The National Research Council decadal survey for earth science identified the need for a Global Atmospheric Composition Mission (GACM) to address crucial issues on how changes in atmospheric composition affect the quality and well-being of life on earth. The baseline GACM instrument suite comprises UV/Vis and IR/SWIR spectrometers and an advanced microwave limb sounder working together to retrieve atmospheric composition worldwide with high spatial resolution. The Scanning Microwave Limb Sounder (SMLS) is designed to meet the measurement requirements of GACM by providing complete orbit-to-orbit retrieval of O3, N2O, temperature, water vapor, CO, HNO3, ClO, and volcanic SO2 in the upper troposphere and lower stratosphere. Unlike previous MLS instruments that only scanned the limb vertically leaving large orbit to orbit gaps, SMLS will simultaneously scan both in azimuth and elevation providing complete global coverage with 6 or more repeat measurements per day. SMLS will employ extremely sensitive, broadband, sideband-separating, SIS receivers centered at 230 and 640 GHz that provide the same precision as those on Aura MLS with a 100 fold reduction in integration time. SMLS will use a novel antenna design that provides high vertical resolution and enables rapid horizontal scanning of the field of view.

Since the late summer 2008, the development of the SMLS instrument technology has been underway within NASA Earth Science Technology Office’s Instrument Incubator Program. The objective of this development is to advance the core signal path technologies required for a microwave limb sounder with the capability to map the composition of the upper troposphere and stratosphere with 50x50x1 km spatial sampling and six times daily mid-latitude repeat coverage.

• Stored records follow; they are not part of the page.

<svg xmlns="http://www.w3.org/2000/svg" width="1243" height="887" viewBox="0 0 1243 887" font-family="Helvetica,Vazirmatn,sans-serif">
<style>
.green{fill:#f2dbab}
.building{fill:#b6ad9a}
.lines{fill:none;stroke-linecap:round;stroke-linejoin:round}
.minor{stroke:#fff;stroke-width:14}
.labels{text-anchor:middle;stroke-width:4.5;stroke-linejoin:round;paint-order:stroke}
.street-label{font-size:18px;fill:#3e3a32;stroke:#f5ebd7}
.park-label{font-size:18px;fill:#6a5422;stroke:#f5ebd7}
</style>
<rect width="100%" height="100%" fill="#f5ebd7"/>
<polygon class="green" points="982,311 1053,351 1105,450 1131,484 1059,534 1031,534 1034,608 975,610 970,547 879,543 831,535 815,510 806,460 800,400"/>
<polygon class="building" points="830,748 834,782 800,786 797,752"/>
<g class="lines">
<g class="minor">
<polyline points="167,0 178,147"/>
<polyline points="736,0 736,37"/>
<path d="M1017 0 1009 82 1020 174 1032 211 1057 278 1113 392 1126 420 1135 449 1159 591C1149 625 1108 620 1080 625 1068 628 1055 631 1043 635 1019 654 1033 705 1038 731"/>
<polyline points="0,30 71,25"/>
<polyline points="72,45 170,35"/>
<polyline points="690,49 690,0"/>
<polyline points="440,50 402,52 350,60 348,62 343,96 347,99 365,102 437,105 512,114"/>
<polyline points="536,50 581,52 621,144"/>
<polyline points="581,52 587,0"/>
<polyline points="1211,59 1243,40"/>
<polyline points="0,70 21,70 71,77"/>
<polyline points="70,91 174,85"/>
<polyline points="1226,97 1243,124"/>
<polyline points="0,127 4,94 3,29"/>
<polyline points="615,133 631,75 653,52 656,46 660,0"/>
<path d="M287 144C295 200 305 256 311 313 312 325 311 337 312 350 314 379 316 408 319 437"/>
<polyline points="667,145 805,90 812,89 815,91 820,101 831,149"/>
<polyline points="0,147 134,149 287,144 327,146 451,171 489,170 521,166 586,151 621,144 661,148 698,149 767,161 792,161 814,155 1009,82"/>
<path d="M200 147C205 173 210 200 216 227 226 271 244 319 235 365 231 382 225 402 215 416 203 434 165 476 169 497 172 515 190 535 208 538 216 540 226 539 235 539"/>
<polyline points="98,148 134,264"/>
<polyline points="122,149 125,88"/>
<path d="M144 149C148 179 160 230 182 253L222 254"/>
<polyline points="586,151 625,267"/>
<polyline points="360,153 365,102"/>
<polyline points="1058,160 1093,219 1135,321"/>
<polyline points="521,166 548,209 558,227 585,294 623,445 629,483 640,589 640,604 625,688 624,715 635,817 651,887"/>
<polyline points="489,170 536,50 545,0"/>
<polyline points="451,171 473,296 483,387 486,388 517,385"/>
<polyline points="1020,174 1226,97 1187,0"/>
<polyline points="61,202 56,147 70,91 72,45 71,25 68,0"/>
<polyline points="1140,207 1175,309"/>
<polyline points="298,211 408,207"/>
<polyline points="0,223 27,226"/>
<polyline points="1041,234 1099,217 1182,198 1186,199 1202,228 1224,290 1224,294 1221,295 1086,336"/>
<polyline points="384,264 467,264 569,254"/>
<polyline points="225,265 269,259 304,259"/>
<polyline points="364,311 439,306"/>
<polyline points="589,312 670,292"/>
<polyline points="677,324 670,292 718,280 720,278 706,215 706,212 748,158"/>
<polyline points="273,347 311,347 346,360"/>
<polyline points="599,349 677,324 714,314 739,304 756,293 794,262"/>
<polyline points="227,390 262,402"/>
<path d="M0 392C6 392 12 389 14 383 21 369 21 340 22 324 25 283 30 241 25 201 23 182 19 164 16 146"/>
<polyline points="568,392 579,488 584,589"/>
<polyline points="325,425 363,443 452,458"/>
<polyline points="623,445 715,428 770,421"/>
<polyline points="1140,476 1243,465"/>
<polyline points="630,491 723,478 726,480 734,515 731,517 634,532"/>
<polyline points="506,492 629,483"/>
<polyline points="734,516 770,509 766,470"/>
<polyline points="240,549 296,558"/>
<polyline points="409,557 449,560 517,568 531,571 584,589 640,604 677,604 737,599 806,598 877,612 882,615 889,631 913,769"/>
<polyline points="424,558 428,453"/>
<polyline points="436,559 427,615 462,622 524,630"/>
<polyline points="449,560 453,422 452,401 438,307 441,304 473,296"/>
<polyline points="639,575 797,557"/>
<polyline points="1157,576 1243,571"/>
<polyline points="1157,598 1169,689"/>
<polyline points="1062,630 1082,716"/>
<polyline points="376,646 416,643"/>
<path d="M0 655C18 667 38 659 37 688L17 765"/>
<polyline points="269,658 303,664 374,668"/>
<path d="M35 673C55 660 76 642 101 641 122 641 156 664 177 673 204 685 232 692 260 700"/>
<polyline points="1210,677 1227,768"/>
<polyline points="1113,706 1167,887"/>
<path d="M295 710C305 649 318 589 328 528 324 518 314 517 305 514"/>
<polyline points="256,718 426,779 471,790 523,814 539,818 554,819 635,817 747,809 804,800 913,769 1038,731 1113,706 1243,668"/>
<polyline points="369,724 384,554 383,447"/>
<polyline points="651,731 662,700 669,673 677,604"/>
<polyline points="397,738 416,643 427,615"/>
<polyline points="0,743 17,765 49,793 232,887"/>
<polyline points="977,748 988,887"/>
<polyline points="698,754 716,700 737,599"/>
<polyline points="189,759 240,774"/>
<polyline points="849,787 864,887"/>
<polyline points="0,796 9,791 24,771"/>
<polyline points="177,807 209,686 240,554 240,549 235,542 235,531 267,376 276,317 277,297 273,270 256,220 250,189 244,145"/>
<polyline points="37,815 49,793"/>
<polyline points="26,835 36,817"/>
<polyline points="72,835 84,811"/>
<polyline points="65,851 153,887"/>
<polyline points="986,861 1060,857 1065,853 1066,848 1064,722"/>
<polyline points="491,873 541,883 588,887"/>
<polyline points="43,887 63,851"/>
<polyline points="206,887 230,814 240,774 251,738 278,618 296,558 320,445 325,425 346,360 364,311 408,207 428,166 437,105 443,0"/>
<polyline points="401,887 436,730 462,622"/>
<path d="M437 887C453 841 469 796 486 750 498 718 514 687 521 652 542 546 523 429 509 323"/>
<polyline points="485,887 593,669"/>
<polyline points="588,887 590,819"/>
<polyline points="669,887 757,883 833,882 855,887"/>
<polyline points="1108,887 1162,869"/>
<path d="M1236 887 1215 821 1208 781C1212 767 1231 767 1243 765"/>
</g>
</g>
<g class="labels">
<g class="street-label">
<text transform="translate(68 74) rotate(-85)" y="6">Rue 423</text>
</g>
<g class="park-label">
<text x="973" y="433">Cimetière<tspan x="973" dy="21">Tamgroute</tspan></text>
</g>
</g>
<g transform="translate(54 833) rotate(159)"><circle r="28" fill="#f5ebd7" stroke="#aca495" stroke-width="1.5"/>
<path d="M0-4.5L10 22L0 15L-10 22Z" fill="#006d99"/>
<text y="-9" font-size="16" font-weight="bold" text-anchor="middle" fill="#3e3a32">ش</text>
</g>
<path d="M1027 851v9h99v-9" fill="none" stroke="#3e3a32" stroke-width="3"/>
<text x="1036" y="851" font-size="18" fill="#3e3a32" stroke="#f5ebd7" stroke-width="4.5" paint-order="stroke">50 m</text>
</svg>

The specific goals of this effort include:

* the mitigation of the optics and calibration risks of the SMLS flight sensor design by constructing and testing an airborne prototype of the SMLS sensor and calibration system - A-SMLS - using prototype sideband-separating mixers, line sources, and advanced spectrometers and calibration targets;

* the mitigation of the development risks of the cryogenics system by developing a flight-like cryostat and demonstrating an end-to-end prototype of the SMLS signal path from the antenna interface through the back-end electronics, and quantifying its stability, calibration accuracy, linearity, and sensitivity; and

* the demonstration of the potential science measurement capability of SMLS through the A-SMLS science flights.